Après dix semaines de procès à Paris dans une affaire de soupçons de financement libyen, le parquet financier a qualifié Nicolas Sarkozy de “véritable commanditaire” d’un pacte de corruption “indécent” noué avec le dictateur libyen Mouammar Kadhafi pour qu’il finance sa campagne présidentielle 2007, en débutant mardi ses réquisitions contre l’ancien président français et ses 11 co-prévenus.
Le procureur financier Quentin Dandoy venait de se lancer dans une longue démonstration, frise chronologique projetée à l’écran à l’appui, pour expliquer comment un pacte de corruption avait selon lui été mis en place par les deux plus proches collaborateurs de l’ex-président, Claude Guéant et Brice Hortefeux, à Tripoli.
“Tout y est !”, scande-t-il, plusieurs fois, sous le regard tendu de l’ancien chef de l’État. “On vous dit qu’il n’y a aucun élément matériel démontrant que Nicolas Sarkozy aurait donné quelconque instruction à ses collaborateurs ou même qu’il aurait été en contact avec les dignitaires libyens. Bien évidemment !”, lance le procureur. “Tout est précisément organisé, pensé pour que jamais il n’apparaisse”.
“Implication totale”
Envoyer “ses deux plus intimes collaborateurs” pour “négocier ce pacte de corruption”, est “la démonstration de son implication totale en tant que commanditaire”, soutient le magistrat, demandant la condamnation des trois hommes pour corruption et association de malfaiteurs.

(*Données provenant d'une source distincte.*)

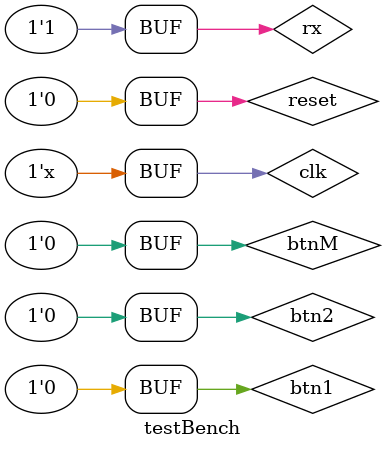
<source format=sv>
`timescale 1ns / 1ps

module testBench ();

    reg  clk;
    reg  reset;
    reg  btn1;
    reg  btn2;
    reg  btnM;
    reg  rx;

    wire tx;
    wire btn1Tick;
    wire btn2Tick;
    wire selMode;

    controlUnit dut (
        .clk(clk),
        .reset(reset),
        .btn1(btn1),
        .btn2(btn2),
        .btnM(btnM),
        .rx(rx),

        .tx(tx),
        .btn1Tick(btn1Tick),
        .btn2Tick(btn2Tick),
        .selMode(selMode)
    );

    always #1 clk = ~clk;

    initial begin
        clk = 0;
        reset = 1;
        btn1 = 0;
        btn2 = 0;
        btnM = 0;
        rx = 1;
    end

    initial begin
        #30 reset =0;
        #123 rx = 0 ; //start
        #123 rx = 1;
        #123 rx = 0;
        #123 rx = 0;
        #123 rx = 0;
        #123 rx = 1;
        #123 rx = 1;
        #123 rx = 0;
        #123 rx = 0;
        #123 rx = 1;//stop

        #3000 rx = 0 ; //start
        #123 rx = 0;
        #123 rx = 1;
        #123 rx = 0;
        #123 rx = 0;
        #123 rx = 1;
        #123 rx = 1;
        #123 rx = 0;
        #123 rx = 0;
        #123 rx = 1;//stop

        #3000 rx = 0 ; //start
        #123 rx = 1;
        #123 rx = 0;
        #123 rx = 1;
        #123 rx = 1;
        #123 rx = 0;
        #123 rx = 1;
        #123 rx = 1;
        #123 rx = 0;
        #123 rx = 1;//stop

        #3000 btnM = 1;
        #10 btnM = 0;

        #3000 btnM = 1;
        #10 btnM = 0;
    end



endmodule

</source>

“Comment imaginer que ses plus proches collaborateurs aient pu agir pour son compte, dans son propre intérêt mais à son insu? C’est insensé, inconcevable !”, dit-il.
Claude Guéant et Brice Hortefeux - absents à l’audience du jour - se sont vu confier le rôle “d’hommes de mains”, “jusque dans cette salle d’audience, où ils se sont retrouvés en première ligne, éprouvant les pires difficultés pour tenter d’expliquer l’inexplicable, tout en prenant bien soin de maintenir Nicolas Sarkozy à distance”, ajoute-t-il, alors que l’ancien chef de l’État bouillonne sur sa chaise.
Avant lui, le deuxième procureur financier, Philippe Jaeglé, avait dans un propos introductif qualifié le pacte d’”inconcevable, inouï, indécent”. Parce qu’il a été “conclu avec (un) régime sanguinaire”, avec “pour objectif de soutenir financièrement la campagne” de celui qui deviendra président français, a-t-il déclaré. Mais aussi car ce pacte “aurait pu vicier le résultat” de l’élection présidentielle de 2007 et qu’il “risquait de porter atteinte à la souveraineté et aux intérêts de la France”, a-t-il poursuivi, face à l’ancien chef de l’État, 70 ans, qui prend des notes, les genoux agités.
Le procureur a balayé l’un après l’autre les principaux arguments de la défense, au premier chef la thèse d’une “vengeance” des dignitaires libyens après l’intervention internationale - notamment dirigée par Nicolas Sarkozy - et qui fera tomber le régime fin 2011.
Jusqu’à dix ans de prison
Les réquisitions doivent durer jusqu’à jeudi soir. Le montant des peines requises doit être formulé, comme il est d’usage, à la toute fin.
Nicolas Sarkozy a toujours clamé son innocence. “J’ai eu l’impression qu’on était parti du postulat ‘Sarkozy coupable’”, que “l’enjeu” n’était plus la “recherche de la vérité” mais pour le parquet financier de “ne pas perdre la face”, avait encore affirmé l’ex-président à la barre la semaine dernière.
Jugé pour corruption, recel de détournement de fonds publics, financement illégal de campagne et association de malfaiteurs, il encourt 10 ans de prison et 375.000 euros d’amende, ainsi qu’une privation des droits civiques (donc une inéligibilité) allant jusqu’à 5 ans.